Earlier this year, Lenovo launched its global analytics hub in Singapore, adding to an analytics-based supply chain centre IBM launched last year, and Deloitte's data analytics think tank set up in 2011.

The government has said it hopes to train 2,500 data analytics professionals over the next five years, but feedback from companies already suggests this may not be enough, the EDB MD said. Prioritising the "horizontals" alongside "verticals" is no sudden shift in gears, said Mr Yeoh, who rose through EDB's ranks to become its MD last July.

After all, it has been more than four years since the lead agency for planning and executing Singapore's economic strategies first articulated its "host-to- home" strategy - one which "is gaining a lot of traction", Mr Yeoh said. It is perhaps EDB's broadest "horizontal" stroke, to get global and Asian businesses to view Singapore not just as a kindly host, but a home to plunge their roots deep into, with regional headquarters, innovation and talent.

He cites examples of companies that seem to agree with EDB's pitch.
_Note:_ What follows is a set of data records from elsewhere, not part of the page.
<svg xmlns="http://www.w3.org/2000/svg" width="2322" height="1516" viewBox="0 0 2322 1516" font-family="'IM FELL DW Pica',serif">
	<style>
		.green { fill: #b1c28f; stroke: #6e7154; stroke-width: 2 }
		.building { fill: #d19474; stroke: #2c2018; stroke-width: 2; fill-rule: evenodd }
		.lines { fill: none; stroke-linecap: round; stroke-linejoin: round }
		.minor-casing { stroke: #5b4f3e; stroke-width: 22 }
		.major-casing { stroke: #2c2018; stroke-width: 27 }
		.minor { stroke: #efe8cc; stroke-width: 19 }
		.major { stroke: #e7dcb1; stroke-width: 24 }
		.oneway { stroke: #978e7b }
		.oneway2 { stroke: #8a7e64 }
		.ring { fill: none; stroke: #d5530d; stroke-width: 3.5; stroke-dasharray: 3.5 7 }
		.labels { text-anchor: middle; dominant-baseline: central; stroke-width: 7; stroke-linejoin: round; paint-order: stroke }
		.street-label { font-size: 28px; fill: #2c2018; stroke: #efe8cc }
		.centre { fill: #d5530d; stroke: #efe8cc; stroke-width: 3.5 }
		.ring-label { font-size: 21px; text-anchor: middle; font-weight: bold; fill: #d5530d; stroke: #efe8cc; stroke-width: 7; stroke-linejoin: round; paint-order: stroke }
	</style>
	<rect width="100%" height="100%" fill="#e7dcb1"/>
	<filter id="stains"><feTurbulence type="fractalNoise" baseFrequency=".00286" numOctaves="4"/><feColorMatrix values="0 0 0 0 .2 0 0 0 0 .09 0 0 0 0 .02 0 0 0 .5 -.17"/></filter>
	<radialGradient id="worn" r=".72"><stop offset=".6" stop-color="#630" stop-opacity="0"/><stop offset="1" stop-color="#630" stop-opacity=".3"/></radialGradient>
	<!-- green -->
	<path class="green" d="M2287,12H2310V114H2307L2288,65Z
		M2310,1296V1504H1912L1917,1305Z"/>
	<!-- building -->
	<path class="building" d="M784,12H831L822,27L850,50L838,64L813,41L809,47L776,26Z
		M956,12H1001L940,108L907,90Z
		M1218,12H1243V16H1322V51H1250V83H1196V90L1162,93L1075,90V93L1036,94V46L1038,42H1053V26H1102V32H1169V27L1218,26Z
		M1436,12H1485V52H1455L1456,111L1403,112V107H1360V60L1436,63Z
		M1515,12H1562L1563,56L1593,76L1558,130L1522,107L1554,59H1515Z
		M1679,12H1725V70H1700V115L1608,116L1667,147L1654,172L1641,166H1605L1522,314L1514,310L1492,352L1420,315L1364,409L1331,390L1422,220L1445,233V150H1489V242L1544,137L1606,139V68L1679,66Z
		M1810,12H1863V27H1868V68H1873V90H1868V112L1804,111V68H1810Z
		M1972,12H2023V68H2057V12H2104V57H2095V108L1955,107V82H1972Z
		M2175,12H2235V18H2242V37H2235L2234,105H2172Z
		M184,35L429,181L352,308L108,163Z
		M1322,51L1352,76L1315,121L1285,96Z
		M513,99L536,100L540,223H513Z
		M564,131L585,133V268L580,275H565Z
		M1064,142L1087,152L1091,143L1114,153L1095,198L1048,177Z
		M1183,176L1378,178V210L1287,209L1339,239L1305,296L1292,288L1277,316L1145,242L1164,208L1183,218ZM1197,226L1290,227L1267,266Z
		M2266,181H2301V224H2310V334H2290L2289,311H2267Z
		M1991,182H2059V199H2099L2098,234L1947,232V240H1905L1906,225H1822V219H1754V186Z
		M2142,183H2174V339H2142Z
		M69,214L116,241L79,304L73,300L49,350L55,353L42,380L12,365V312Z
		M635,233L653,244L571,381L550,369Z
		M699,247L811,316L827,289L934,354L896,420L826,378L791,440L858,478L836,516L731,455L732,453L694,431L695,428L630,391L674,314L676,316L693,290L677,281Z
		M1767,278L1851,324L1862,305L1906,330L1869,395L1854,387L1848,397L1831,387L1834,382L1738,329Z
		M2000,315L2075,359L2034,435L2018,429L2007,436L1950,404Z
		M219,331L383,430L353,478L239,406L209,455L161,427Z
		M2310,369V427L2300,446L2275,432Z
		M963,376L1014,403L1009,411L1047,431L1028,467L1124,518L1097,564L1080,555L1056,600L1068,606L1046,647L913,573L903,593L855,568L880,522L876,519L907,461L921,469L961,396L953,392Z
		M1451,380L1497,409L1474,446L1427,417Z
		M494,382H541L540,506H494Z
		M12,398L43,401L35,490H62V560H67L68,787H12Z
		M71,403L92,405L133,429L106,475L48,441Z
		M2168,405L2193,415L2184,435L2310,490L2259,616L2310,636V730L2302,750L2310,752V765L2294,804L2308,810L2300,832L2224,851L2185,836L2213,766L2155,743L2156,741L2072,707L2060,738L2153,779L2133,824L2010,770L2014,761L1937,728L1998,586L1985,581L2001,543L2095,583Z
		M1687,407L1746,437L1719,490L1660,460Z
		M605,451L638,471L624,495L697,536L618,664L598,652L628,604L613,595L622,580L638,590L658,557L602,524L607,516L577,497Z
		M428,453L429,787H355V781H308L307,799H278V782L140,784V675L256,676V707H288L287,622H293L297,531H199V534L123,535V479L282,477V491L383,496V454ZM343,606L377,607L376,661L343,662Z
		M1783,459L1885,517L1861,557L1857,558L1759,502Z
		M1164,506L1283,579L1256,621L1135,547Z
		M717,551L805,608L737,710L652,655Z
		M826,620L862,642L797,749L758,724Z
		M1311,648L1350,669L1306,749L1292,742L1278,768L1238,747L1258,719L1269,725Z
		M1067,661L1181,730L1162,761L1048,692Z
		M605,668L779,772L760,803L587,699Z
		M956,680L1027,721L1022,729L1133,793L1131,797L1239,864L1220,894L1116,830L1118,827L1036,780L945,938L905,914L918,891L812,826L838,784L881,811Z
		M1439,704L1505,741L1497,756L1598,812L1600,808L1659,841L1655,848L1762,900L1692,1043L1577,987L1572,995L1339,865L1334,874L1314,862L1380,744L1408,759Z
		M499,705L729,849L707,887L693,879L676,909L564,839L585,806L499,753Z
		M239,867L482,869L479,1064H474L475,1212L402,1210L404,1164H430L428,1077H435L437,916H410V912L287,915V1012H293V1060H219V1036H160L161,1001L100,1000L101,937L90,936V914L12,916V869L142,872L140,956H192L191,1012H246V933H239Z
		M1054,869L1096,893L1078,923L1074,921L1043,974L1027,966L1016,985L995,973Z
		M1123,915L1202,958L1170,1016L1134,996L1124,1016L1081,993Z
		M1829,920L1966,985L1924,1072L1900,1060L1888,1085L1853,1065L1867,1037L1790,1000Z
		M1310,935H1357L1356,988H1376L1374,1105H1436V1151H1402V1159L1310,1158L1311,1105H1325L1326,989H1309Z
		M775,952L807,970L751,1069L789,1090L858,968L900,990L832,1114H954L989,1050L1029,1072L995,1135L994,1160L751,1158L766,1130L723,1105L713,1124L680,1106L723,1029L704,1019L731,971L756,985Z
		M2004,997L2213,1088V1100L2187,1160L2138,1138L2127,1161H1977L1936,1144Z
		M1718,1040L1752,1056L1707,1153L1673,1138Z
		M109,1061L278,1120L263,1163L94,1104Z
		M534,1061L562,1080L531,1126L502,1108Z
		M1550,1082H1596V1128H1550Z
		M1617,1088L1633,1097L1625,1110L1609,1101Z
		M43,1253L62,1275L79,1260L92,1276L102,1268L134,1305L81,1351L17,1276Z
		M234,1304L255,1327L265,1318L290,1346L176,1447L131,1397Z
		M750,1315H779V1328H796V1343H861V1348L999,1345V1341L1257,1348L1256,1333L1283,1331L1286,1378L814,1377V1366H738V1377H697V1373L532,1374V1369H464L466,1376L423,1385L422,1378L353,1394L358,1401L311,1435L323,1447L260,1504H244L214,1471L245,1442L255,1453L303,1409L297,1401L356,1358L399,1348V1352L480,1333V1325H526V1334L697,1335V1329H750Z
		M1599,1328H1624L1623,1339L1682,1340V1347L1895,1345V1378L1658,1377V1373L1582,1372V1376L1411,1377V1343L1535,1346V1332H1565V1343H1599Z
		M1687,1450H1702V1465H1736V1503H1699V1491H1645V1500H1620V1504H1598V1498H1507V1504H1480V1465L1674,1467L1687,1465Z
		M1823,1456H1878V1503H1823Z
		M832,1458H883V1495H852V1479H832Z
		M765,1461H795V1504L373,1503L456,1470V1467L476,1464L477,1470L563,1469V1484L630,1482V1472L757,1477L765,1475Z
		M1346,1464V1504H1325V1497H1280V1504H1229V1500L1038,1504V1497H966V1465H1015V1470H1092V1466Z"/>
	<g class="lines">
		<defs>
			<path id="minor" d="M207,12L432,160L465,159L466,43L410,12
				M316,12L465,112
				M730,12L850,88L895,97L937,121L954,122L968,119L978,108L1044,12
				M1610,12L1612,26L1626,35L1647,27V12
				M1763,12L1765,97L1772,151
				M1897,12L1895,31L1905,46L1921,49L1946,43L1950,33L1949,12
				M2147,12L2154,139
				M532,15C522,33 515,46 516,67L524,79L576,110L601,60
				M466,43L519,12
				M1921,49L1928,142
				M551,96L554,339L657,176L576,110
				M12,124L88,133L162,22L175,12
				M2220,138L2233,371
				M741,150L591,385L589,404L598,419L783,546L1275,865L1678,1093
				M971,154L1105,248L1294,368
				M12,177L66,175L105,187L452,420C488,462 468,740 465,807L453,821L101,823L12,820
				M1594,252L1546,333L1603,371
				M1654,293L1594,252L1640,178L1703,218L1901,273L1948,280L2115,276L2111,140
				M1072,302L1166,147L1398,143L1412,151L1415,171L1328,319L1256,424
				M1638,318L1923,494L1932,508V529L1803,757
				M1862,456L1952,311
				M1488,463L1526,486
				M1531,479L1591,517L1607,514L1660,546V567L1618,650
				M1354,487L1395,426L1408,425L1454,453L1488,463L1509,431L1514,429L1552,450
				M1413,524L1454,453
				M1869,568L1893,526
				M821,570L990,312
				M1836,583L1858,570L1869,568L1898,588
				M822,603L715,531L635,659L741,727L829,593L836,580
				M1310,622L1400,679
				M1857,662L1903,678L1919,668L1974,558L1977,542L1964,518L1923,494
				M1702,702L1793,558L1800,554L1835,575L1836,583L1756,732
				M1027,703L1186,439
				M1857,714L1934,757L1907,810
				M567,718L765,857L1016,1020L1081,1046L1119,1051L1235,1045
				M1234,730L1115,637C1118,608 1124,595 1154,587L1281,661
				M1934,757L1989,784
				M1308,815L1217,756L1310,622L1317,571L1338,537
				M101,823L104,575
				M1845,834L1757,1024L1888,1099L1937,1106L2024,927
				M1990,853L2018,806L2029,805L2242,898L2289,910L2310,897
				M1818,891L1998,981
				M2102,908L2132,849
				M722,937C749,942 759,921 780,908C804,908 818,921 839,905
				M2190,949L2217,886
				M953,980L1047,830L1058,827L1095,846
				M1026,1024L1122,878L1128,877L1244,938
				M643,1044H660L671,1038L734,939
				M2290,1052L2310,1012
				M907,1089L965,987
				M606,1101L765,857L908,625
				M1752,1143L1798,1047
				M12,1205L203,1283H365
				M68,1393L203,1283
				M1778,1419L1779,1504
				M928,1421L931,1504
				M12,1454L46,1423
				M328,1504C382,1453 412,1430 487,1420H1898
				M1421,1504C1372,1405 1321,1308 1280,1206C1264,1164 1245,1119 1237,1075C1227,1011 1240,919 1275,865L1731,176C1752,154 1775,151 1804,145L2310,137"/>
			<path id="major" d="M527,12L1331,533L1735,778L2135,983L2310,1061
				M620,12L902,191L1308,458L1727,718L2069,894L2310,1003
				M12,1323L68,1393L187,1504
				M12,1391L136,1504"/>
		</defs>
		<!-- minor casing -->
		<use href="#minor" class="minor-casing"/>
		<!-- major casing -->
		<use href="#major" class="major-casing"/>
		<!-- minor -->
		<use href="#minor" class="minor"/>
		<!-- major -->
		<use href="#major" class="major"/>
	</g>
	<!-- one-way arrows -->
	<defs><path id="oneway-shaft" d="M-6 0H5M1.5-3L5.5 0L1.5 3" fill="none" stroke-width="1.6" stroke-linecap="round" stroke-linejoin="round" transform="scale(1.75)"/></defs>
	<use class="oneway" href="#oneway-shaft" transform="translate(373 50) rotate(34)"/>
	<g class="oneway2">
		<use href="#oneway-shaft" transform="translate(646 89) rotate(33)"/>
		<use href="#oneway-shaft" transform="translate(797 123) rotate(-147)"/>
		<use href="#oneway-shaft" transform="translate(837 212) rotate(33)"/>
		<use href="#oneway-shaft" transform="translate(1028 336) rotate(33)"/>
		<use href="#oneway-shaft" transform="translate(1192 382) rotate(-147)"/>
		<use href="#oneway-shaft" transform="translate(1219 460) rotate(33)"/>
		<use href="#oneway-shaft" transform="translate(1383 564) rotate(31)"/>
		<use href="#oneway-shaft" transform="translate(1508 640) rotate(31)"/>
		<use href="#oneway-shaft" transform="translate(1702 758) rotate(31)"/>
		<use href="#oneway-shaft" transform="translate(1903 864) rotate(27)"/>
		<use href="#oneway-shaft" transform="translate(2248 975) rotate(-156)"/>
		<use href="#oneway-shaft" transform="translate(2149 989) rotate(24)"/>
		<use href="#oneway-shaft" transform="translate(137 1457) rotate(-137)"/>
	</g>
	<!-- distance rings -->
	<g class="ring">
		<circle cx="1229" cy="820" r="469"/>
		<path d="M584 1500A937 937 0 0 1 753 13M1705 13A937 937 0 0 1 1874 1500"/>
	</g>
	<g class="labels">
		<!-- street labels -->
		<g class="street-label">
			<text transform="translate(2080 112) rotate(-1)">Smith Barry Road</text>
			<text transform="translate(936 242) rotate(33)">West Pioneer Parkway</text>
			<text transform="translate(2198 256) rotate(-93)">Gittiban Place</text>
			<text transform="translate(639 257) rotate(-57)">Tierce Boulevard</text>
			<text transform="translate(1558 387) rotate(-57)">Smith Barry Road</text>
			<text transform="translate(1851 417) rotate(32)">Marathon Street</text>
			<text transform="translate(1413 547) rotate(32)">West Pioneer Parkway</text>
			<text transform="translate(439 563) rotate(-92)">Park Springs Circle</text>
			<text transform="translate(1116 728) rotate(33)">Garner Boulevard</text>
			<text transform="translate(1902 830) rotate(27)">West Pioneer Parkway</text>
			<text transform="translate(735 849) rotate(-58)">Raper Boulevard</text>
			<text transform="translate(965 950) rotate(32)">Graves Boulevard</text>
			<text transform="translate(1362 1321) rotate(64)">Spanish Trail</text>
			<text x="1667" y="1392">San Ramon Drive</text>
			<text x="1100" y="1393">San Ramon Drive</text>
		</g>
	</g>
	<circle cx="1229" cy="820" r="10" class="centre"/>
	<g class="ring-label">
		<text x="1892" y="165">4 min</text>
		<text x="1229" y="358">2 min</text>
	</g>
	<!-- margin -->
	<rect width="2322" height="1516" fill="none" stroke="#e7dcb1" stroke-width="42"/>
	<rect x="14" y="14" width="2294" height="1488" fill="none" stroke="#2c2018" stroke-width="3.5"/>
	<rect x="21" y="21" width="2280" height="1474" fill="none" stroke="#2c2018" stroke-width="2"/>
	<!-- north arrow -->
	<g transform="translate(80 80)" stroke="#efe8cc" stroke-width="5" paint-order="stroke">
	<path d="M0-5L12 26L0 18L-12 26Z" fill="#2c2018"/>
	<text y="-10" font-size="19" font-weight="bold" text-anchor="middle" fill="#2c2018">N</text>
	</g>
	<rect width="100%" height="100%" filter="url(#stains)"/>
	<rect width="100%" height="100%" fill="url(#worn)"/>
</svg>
Unilever's chief operating officer, GlaxosmithKline's officer in charge of all markets outside of the United States and Halliburton's intelligent completion tools business chief - they all sit in Singapore now. Applied Materials has its most advanced vacuum chambers manufactured out of Singapore, while Unilever, Sony and Samsung have also set up corporate universities or global training facilities here.

Yet, successive rounds of policy changes to slow the growth of foreign manpower over the last four years have led foreign business chambers and companies alike to voice discomfort at the reduced ease of hiring even skilled talent.

"Talent is always a critical success factor. The question for us is how do we work with our universities to ensure that they are providing the right training to meet our industry's needs," said Mr Yeoh.

In his view, preparing people for new jobs is also about capturing imagination and sparking a sense of excitement in Singapore's youth over future job possibilities. That too, is part of EDB's role, he said.